Um die plötzliche, beklemmende Stille zu überbrücken, versuchte ich mich an einem nervösen Scherz.
„Na ja, so ist eben der Fortschritt, nicht wahr? Man muss eben heutzutage mit Schlössern Geld verdienen. Früher haben die Burgbesitzer Wegezölle von den Händlern verlangt – und heute verlangen sie eben Eintrittsgelder von den Besuchern. Das Prinzip ist doch das gleiche.“
Der alte Mann verharrte vollkommen reglos. Die Finsternis schien ihn einzuhüllen.
„Eines sage ich noch, dann schweige ich für immer“, raunte seine Stimme aus dem Schatten des Strohhuts hervor. „Die alten Zölle waren gerecht. Denn wir haben die Straßen schließlich auch gebaut und mit unserem Blut verteidigt. Heute werden auch Wegezölle verlangt, ja… aber die Münzen bekommen nicht mehr jene, die die Straße bauen. Sie gehen weit weg. Sie werden dort verschwendet von Menschen, die in ihrem ganzen Leben noch nie einen einzigen Stein auf einen anderen gelegt haben!“
Seine Worte hallten in der kühlen Abendluft nach. Ich dachte kurz über das nach, was er gesagt hatte. Es lag eine tiefe, fast tragische Wahrheit in seinen Worten. Ich atmete tief ein, wandte mich vollends zur Bank herum, um ihm eine durchdachte Antwort zu geben.
„Wissen Sie, da haben Sie vielleicht gar nicht so unrecht…“, begann ich.
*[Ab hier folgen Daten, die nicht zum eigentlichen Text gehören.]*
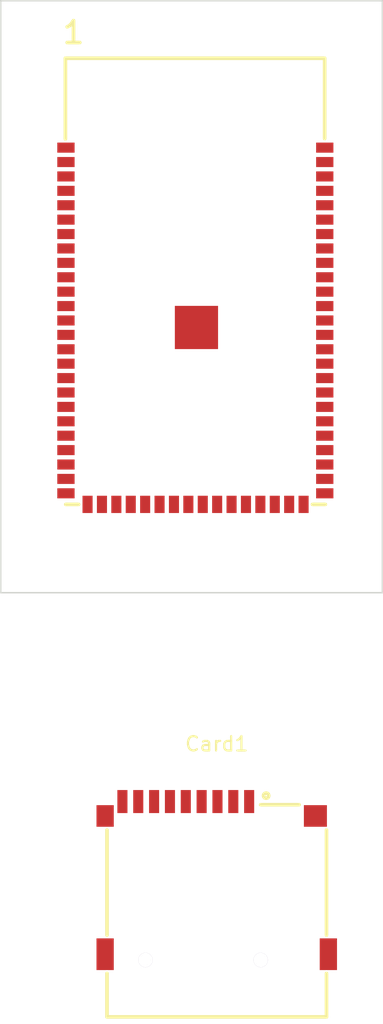
<source format=kicad_pcb>
(kicad_pcb (version 20221018) (generator pcbnew)

  (general
    (thickness 1.6)
  )

  (paper "A4")
  (layers
    (0 "F.Cu" signal)
    (31 "B.Cu" signal)
    (32 "B.Adhes" user "B.Adhesive")
    (33 "F.Adhes" user "F.Adhesive")
    (34 "B.Paste" user)
    (35 "F.Paste" user)
    (36 "B.SilkS" user "B.Silkscreen")
    (37 "F.SilkS" user "F.Silkscreen")
    (38 "B.Mask" user)
    (39 "F.Mask" user)
    (40 "Dwgs.User" user "User.Drawings")
    (41 "Cmts.User" user "User.Comments")
    (42 "Eco1.User" user "User.Eco1")
    (43 "Eco2.User" user "User.Eco2")
    (44 "Edge.Cuts" user)
    (45 "Margin" user)
    (46 "B.CrtYd" user "B.Courtyard")
    (47 "F.CrtYd" user "F.Courtyard")
    (48 "B.Fab" user)
    (49 "F.Fab" user)
    (50 "User.1" user)
    (51 "User.2" user)
    (52 "User.3" user)
    (53 "User.4" user)
    (54 "User.5" user)
    (55 "User.6" user)
    (56 "User.7" user)
    (57 "User.8" user)
    (58 "User.9" user)
  )

  (setup
    (pad_to_mask_clearance 0)
    (pcbplotparams
      (layerselection 0x00010fc_ffffffff)
      (plot_on_all_layers_selection 0x0000000_00000000)
      (disableapertmacros false)
      (usegerberextensions false)
      (usegerberattributes true)
      (usegerberadvancedattributes true)
      (creategerberjobfile true)
      (dashed_line_dash_ratio 12.000000)
      (dashed_line_gap_ratio 3.000000)
      (svgprecision 4)
      (plotframeref false)
      (viasonmask false)
      (mode 1)
      (useauxorigin false)
      (hpglpennumber 1)
      (hpglpenspeed 20)
      (hpglpendiameter 15.000000)
      (dxfpolygonmode true)
      (dxfimperialunits true)
      (dxfusepcbnewfont true)
      (psnegative false)
      (psa4output false)
      (plotreference true)
      (plotvalue true)
      (plotinvisibletext false)
      (sketchpadsonfab false)
      (subtractmaskfromsilk false)
      (outputformat 1)
      (mirror false)
      (drillshape 1)
      (scaleselection 1)
      (outputdirectory "")
    )
  )

  (net 0 "")
  (net 1 "unconnected-(1-GND-Pad1)")
  (net 2 "unconnected-(1-VDD15_CIS-Pad2)")
  (net 3 "unconnected-(1-VSS28_CIS-Pad3)")
  (net 4 "unconnected-(1-VDD28_CIS-Pad4)")
  (net 5 "unconnected-(1-VDD33_IN-Pad5)")
  (net 6 "unconnected-(1-IO41-Pad6)")
  (net 7 "unconnected-(1-IO40-Pad7)")
  (net 8 "unconnected-(1-IO11-Pad8)")
  (net 9 "unconnected-(1-IO12-Pad9)")
  (net 10 "unconnected-(1-IO13-Pad10)")
  (net 11 "unconnected-(1-VDD18_OUT-Pad11)")
  (net 12 "unconnected-(1-IO14-Pad12)")
  (net 13 "unconnected-(1-IO15-Pad13)")
  (net 14 "unconnected-(1-RESET-Pad14)")
  (net 15 "unconnected-(1-MIC_2N-Pad15)")
  (net 16 "unconnected-(1-MIC_2P-Pad16)")
  (net 17 "unconnected-(1-MIC_1N-Pad17)")
  (net 18 "unconnected-(1-MIC_1P-Pad18)")
  (net 19 "unconnected-(1-LINEOUT_1P-Pad19)")
  (net 20 "unconnected-(1-IO16-Pad20)")
  (net 21 "unconnected-(1-IO17-Pad21)")
  (net 22 "unconnected-(1-IO18-Pad22)")
  (net 23 "unconnected-(1-IO19-Pad23)")
  (net 24 "unconnected-(1-IO20-Pad24)")
  (net 25 "unconnected-(1-IO21-Pad25)")
  (net 26 "unconnected-(1-IO22-Pad26)")
  (net 27 "unconnected-(1-IO39_BOOT-Pad27)")
  (net 28 "unconnected-(1-GND-Pad28)")
  (net 29 "unconnected-(1-IO23-Pad29)")
  (net 30 "unconnected-(1-GND-Pad30)")
  (net 31 "unconnected-(1-VDDIO4_IN-Pad31)")
  (net 32 "unconnected-(1-VDDIO3_IN-Pad32)")
  (net 33 "unconnected-(1-GND-Pad33)")
  (net 34 "unconnected-(1-CSI1_N-Pad34)")
  (net 35 "unconnected-(1-CSI1_P-Pad35)")
  (net 36 "unconnected-(1-CSICLK_N-Pad36)")
  (net 37 "unconnected-(1-CSICLK_P-Pad37)")
  (net 38 "unconnected-(1-CSI0_N-Pad38)")
  (net 39 "unconnected-(1-CSI0_P-Pad39)")
  (net 40 "unconnected-(1-GND-Pad40)")
  (net 41 "unconnected-(1-IO24-Pad41)")
  (net 42 "unconnected-(1-IO25-Pad42)")
  (net 43 "unconnected-(1-IO26-Pad43)")
  (net 44 "unconnected-(1-IO27-Pad44)")
  (net 45 "unconnected-(1-IO28-Pad45)")
  (net 46 "unconnected-(1-IO29-Pad46)")
  (net 47 "unconnected-(1-IO30-Pad47)")
  (net 48 "unconnected-(1-IO31-Pad48)")
  (net 49 "unconnected-(1-IO32-Pad49)")
  (net 50 "unconnected-(1-GND-Pad50)")
  (net 51 "unconnected-(1-IO33-Pad51)")
  (net 52 "unconnected-(1-GND-Pad52)")
  (net 53 "unconnected-(1-USB_P-Pad53)")
  (net 54 "unconnected-(1-USB_N-Pad54)")
  (net 55 "unconnected-(1-GND-Pad55)")
  (net 56 "unconnected-(1-IO8-Pad56)")
  (net 57 "unconnected-(1-IO7-Pad57)")
  (net 58 "unconnected-(1-IO6-Pad58)")
  (net 59 "unconnected-(1-IO5-Pad59)")
  (net 60 "unconnected-(1-IO4-Pad60)")
  (net 61 "unconnected-(1-IO3-Pad61)")
  (net 62 "unconnected-(1-IO2-Pad62)")
  (net 63 "unconnected-(1-IO1-Pad63)")
  (net 64 "unconnected-(1-IO0-Pad64)")
  (net 65 "unconnected-(1-VDDIO1_IN-Pad65)")
  (net 66 "unconnected-(1-GND-Pad66)")
  (net 67 "unconnected-(1-MID_PAD_GND-Pad67)")
  (net 68 "unconnected-(Card1-DATA2-Pad1)")
  (net 69 "unconnected-(Card1-CD{slash}DATA3-Pad2)")
  (net 70 "unconnected-(Card1-CMD-Pad3)")
  (net 71 "unconnected-(Card1-VDD-Pad4)")
  (net 72 "unconnected-(Card1-CLK-Pad5)")
  (net 73 "unconnected-(Card1-VSS-Pad6)")
  (net 74 "unconnected-(Card1-DATA0-Pad7)")
  (net 75 "unconnected-(Card1-DATA1-Pad8)")
  (net 76 "unconnected-(Card1-CD-Pad9)")
  (net 77 "unconnected-(Card1-GND-Pad10)")

  (footprint "lcsc:TF-SMD_XKTF-N02-G" (layer "F.Cu") (at 97.6 87))

  (footprint "M1s:M1s" (layer "F.Cu") (at 96.114399 48.684))

  (gr_rect (start 82.6 26.1) (end 109.1 67.2)
    (stroke (width 0.1) (type default)) (fill none) (layer "Edge.Cuts") (tstamp 60bc56ca-1427-44d1-8720-32700ba8e899))

)

</source>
Doch die Worte verhallten im Wind.
Neben mir war niemand. Die hölzerne Parkbank war leer.
Ich sprang auf, mein Herz machte einen heftigen Satz. „Hallo?“, rief ich in die Dunkelheit.
Nichts. Kein Rascheln im trockenen Laub, kein Knacken von Ästen, kein Geräusch von weggleitenden Schritten. Ich drehte mich hektisch um 360 Grad. Hinter mir ragte nur die schwarze, lautlose Wand des dichten Waldes auf. Es war völlig unmöglich, dass ein alter Mann mit einem langen Wanderstock in nur zwei Sekunden geräuschlos in diesem Unterholz verschwunden sein konnte.
Der Wind heulte leise über die Felskante des Zeller Horns. Ich stand ganz alleine in der Dunkelheit, das Harz meiner eigenen Atmung das einzige Geräusch weit und breit.
Ich brauchte ein paar lange Augenblicke, um meinen beschleunigten Puls wieder zu beruhigen. Zögernd griff ich nach meiner Kamera. Drüben auf dem dunklen Berg erstrahlte nun die Burg Hohenzollern im hellen Scheinwerferlicht – eine leuchtende, isolierte Festung in der Nacht, die wie ein Relikt aus einer längst vergessenen Zeit herübergrüßte.
Ich hob die Kamera, drückte auf den Auslöser und hielt das Bild fest. Das Leuchten des Displays war das einzige Licht weit und breit.
Gedankenvoll packte ich meine Sachen zusammen, schnallte den Rucksack fest und schlug den schmalen Pfad zurück zum Parkplatz ein. Bei jedem Schritt durch den dunklen Wald blickte ich mich unwillkürlich um, halb erwartend, das Rhythmisieren eines langen Holzstocks im Laub zu hören. Doch der Wald schwieg.